== Given instruction ==
Your task is to print the material below exactly as presented.

== Stored rows ==
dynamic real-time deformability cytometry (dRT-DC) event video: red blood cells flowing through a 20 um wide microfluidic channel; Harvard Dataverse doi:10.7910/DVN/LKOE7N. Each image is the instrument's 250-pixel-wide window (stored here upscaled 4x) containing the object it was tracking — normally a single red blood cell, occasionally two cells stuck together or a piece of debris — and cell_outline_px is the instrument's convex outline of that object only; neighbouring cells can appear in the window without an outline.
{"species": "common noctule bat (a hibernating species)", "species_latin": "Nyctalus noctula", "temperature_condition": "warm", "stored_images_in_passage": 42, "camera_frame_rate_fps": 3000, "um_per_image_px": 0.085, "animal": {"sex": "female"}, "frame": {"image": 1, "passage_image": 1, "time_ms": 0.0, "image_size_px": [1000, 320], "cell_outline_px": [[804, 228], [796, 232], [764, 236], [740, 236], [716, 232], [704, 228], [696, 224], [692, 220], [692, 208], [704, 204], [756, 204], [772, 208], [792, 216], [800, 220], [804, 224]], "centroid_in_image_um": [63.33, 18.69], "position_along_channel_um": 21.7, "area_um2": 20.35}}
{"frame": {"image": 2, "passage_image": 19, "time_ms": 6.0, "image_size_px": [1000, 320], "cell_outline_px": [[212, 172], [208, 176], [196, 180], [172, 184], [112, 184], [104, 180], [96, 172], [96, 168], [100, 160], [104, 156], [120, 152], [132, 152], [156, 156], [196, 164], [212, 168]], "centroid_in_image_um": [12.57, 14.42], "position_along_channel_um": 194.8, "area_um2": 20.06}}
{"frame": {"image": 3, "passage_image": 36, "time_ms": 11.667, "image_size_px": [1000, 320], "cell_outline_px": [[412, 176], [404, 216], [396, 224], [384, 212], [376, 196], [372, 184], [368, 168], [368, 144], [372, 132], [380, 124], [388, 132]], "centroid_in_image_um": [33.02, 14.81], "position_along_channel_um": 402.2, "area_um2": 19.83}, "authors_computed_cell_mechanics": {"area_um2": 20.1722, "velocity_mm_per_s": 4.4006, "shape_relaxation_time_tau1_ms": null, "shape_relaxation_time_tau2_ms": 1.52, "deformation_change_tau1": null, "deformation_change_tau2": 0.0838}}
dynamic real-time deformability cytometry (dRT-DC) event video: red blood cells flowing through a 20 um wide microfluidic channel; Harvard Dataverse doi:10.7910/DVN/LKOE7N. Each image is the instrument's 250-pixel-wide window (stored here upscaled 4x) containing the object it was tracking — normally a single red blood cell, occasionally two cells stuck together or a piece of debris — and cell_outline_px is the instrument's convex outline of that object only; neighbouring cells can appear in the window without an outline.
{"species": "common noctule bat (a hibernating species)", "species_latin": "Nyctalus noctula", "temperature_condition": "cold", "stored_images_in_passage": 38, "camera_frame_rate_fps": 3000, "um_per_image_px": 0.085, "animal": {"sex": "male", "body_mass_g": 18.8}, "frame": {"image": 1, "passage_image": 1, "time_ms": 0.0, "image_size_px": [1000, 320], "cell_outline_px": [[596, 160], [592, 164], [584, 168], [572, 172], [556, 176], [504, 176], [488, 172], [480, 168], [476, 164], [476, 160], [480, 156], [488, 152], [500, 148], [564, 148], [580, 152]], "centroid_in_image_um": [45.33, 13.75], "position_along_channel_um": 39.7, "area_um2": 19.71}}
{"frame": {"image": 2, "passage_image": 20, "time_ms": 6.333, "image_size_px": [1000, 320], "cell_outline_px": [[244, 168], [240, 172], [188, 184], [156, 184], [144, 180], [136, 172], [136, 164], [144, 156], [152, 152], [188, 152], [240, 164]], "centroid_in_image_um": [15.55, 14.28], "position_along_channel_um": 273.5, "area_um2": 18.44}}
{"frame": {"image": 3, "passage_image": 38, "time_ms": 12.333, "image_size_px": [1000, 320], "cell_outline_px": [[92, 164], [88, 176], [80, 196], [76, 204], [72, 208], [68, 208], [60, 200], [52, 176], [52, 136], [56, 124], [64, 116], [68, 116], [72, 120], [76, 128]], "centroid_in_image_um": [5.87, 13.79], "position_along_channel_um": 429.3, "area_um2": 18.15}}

== Task answer ==
dynamic real-time deformability cytometry (dRT-DC) event video: red blood cells flowing through a 20 um wide microfluidic channel; Harvard Dataverse doi:10.7910/DVN/LKOE7N. Each image is the instrument's 250-pixel-wide window (stored here upscaled 4x) containing the object it was tracking — normally a single red blood cell, occasionally two cells stuck together or a piece of debris — and cell_outline_px is the instrument's convex outline of that object only; neighbouring cells can appear in the window without an outline.
{"species": "common noctule bat (a hibernating species)", "species_latin": "Nyctalus noctula", "temperature_condition": "warm", "stored_images_in_passage": 42, "camera_frame_rate_fps": 3000, "um_per_image_px": 0.085, "animal": {"sex": "female"}, "frame": {"image": 1, "passage_image": 1, "time_ms": 0.0, "image_size_px": [1000, 320], "cell_outline_px": [[804, 228], [796, 232], [764, 236], [740, 236], [716, 232], [704, 228], [696, 224], [692, 220], [692, 208], [704, 204], [756, 204], [772, 208], [792, 216], [800, 220], [804, 224]], "centroid_in_image_um": [63.33, 18.69], "position_along_channel_um": 21.7, "area_um2": 20.35}}
{"frame": {"image": 2, "passage_image": 19, "time_ms": 6.0, "image_size_px": [1000, 320], "cell_outline_px": [[212, 172], [208, 176], [196, 180], [172, 184], [112, 184], [104, 180], [96, 172], [96, 168], [100, 160], [104, 156], [120, 152], [132, 152], [156, 156], [196, 164], [212, 168]], "centroid_in_image_um": [12.57, 14.42], "position_along_channel_um": 194.8, "area_um2": 20.06}}
{"frame": {"image": 3, "passage_image": 36, "time_ms": 11.667, "image_size_px": [1000, 320], "cell_outline_px": [[412, 176], [404, 216], [396, 224], [384, 212], [376, 196], [372, 184], [368, 168], [368, 144], [372, 132], [380, 124], [388, 132]], "centroid_in_image_um": [33.02, 14.81], "position_along_channel_um": 402.2, "area_um2": 19.83}, "authors_computed_cell_mechanics": {"area_um2": 20.1722, "velocity_mm_per_s": 4.4006, "shape_relaxation_time_tau1_ms": null, "shape_relaxation_time_tau2_ms": 1.52, "deformation_change_tau1": null, "deformation_change_tau2": 0.0838}}
dynamic real-time deformability cytometry (dRT-DC) event video: red blood cells flowing through a 20 um wide microfluidic channel; Harvard Dataverse doi:10.7910/DVN/LKOE7N. Each image is the instrument's 250-pixel-wide window (stored here upscaled 4x) containing the object it was tracking — normally a single red blood cell, occasionally two cells stuck together or a piece of debris — and cell_outline_px is the instrument's convex outline of that object only; neighbouring cells can appear in the window without an outline.
{"species": "common noctule bat (a hibernating species)", "species_latin": "Nyctalus noctula", "temperature_condition": "cold", "stored_images_in_passage": 38, "camera_frame_rate_fps": 3000, "um_per_image_px": 0.085, "animal": {"sex": "male", "body_mass_g": 18.8}, "frame": {"image": 1, "passage_image": 1, "time_ms": 0.0, "image_size_px": [1000, 320], "cell_outline_px": [[596, 160], [592, 164], [584, 168], [572, 172], [556, 176], [504, 176], [488, 172], [480, 168], [476, 164], [476, 160], [480, 156], [488, 152], [500, 148], [564, 148], [580, 152]], "centroid_in_image_um": [45.33, 13.75], "position_along_channel_um": 39.7, "area_um2": 19.71}}
{"frame": {"image": 2, "passage_image": 20, "time_ms": 6.333, "image_size_px": [1000, 320], "cell_outline_px": [[244, 168], [240, 172], [188, 184], [156, 184], [144, 180], [136, 172], [136, 164], [144, 156], [152, 152], [188, 152], [240, 164]], "centroid_in_image_um": [15.55, 14.28], "position_along_channel_um": 273.5, "area_um2": 18.44}}
{"frame": {"image": 3, "passage_image": 38, "time_ms": 12.333, "image_size_px": [1000, 320], "cell_outline_px": [[92, 164], [88, 176], [80, 196], [76, 204], [72, 208], [68, 208], [60, 200], [52, 176], [52, 136], [56, 124], [64, 116], [68, 116], [72, 120], [76, 128]], "centroid_in_image_um": [5.87, 13.79], "position_along_channel_um": 429.3, "area_um2": 18.15}}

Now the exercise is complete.